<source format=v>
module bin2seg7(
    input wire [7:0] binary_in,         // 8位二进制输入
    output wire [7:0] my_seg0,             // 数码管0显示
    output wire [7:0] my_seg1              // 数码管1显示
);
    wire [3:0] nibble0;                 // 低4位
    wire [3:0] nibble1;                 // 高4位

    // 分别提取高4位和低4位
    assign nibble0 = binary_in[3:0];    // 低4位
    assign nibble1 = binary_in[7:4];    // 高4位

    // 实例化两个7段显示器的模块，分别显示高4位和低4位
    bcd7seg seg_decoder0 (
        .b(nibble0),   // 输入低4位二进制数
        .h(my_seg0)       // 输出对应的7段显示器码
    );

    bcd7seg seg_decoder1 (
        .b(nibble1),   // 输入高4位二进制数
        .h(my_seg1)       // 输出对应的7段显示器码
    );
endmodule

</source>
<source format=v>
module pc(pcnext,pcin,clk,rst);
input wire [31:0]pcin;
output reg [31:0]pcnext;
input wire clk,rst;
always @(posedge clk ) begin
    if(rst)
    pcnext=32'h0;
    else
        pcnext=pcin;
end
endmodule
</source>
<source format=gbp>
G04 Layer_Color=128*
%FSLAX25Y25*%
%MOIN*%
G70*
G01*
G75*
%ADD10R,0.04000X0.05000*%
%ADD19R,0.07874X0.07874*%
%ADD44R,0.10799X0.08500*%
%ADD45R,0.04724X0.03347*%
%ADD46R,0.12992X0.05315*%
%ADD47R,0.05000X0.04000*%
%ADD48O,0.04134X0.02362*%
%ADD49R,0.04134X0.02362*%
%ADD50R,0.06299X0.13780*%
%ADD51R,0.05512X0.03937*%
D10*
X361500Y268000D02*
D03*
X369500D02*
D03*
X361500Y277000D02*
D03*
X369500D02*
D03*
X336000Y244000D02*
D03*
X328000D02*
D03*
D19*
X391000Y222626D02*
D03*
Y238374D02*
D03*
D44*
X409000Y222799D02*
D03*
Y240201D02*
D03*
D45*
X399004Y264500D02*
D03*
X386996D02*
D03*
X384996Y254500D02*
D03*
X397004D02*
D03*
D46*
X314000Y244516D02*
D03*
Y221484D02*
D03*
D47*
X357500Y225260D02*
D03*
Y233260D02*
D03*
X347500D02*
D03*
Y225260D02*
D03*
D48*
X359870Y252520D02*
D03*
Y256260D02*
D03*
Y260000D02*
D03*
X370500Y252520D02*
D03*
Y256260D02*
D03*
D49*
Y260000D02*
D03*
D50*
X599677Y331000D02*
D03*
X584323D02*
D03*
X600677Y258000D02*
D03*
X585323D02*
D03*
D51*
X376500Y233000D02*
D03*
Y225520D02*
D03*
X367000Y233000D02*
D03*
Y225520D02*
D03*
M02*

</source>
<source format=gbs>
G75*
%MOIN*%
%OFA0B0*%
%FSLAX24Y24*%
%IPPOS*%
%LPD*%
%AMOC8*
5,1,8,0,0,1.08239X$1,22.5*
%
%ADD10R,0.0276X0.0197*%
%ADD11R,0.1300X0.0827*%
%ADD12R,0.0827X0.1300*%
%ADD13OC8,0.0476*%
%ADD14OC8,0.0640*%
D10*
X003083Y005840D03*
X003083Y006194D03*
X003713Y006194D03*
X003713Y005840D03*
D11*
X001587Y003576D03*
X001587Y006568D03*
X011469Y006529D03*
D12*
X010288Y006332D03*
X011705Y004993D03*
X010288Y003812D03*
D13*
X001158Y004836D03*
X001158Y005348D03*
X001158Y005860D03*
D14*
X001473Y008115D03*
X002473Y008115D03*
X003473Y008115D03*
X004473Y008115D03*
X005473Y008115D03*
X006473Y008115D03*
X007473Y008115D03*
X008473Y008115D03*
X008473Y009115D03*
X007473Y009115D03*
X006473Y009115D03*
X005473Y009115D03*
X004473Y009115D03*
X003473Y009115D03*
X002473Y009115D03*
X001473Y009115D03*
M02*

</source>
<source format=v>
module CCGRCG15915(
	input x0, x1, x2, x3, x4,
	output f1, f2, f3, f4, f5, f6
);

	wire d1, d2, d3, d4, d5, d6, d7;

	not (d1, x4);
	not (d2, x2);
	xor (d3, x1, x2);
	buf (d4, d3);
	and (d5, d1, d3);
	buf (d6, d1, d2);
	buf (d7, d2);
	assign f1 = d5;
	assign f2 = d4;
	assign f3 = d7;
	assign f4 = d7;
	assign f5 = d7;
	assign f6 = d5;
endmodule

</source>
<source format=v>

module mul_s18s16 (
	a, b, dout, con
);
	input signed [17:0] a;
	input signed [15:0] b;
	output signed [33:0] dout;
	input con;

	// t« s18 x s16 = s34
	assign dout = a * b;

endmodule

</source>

______

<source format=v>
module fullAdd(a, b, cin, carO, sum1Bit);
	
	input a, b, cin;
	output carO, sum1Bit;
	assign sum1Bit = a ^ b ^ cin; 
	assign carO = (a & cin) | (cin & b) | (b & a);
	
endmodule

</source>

______

- Task requirements -
Taking the records above line by line, count those that hold the word "signed"; the number is the entire answer.

- Task solution -
3